Log Access & Audit Trail Requests
Logs are records of what has happened within your system — who accessed it, what actions were taken, what errors occurred, and what changed. This article explains how to access logs and audit trails.
Types of Logs
- Application logs: Errors, warnings, and informational messages from your application code
- Access logs: Records of HTTP requests to your web server (IP addresses, paths, response codes)
- Database audit logs: Queries executed, records modified (if audit logging is enabled in your database)
- Authentication logs: Login successes and failures
- Infrastructure logs: Server events, service start/stop, resource alerts
- Deployment logs: Record of every code deployment, who triggered it, and the outcome
How to Request Logs
Raise a support ticket with:
- The type of log required
- The date and time range (be as specific as possible)
- The reason for the request (audit, investigation, legal, etc.)

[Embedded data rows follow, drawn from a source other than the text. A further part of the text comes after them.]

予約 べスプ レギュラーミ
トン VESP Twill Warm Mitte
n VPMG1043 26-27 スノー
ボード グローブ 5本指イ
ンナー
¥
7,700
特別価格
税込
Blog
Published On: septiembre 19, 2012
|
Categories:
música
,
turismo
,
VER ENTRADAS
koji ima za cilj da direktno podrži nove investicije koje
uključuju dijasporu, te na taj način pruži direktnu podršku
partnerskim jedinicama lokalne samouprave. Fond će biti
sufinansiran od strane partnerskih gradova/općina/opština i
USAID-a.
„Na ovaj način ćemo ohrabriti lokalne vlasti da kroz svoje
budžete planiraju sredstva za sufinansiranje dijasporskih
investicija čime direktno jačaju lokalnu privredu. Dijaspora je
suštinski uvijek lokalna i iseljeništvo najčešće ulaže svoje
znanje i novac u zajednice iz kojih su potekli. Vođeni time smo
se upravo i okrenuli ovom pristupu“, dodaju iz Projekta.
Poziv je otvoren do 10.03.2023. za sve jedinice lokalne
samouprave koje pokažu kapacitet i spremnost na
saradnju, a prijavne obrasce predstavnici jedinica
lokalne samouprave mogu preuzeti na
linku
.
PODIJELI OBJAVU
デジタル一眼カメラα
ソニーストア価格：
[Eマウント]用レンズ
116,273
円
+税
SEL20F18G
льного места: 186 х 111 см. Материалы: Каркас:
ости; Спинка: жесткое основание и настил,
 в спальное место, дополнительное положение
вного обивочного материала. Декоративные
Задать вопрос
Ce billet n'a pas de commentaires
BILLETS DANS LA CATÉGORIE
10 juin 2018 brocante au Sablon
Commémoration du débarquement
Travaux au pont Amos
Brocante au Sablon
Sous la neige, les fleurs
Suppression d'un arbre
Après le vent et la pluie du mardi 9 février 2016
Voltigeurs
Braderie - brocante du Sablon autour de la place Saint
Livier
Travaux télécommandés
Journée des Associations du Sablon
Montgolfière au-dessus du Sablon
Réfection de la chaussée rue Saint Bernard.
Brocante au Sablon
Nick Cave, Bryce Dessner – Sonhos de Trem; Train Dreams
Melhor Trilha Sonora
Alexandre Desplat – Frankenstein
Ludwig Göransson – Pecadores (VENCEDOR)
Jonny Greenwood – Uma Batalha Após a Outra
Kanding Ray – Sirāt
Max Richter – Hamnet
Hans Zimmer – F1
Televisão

We will extract the relevant logs and provide them in a readable format (typically plain text or CSV). Allow 1–2 business days for log extraction requests.
Retention
Log retention periods vary by type. Application and access logs are typically retained for 30–90 days. For compliance-sensitive environments (e.g. financial services, healthcare), we can configure extended retention — discuss this with your Project Manager during setup.
Real-Time Log Access
For some managed services clients, we can provide direct read-only access to log aggregation tools (e.g. Datadog, Grafana Loki, Papertrail). This is configured during onboarding for clients who need it. Contact your Account Manager to set this up.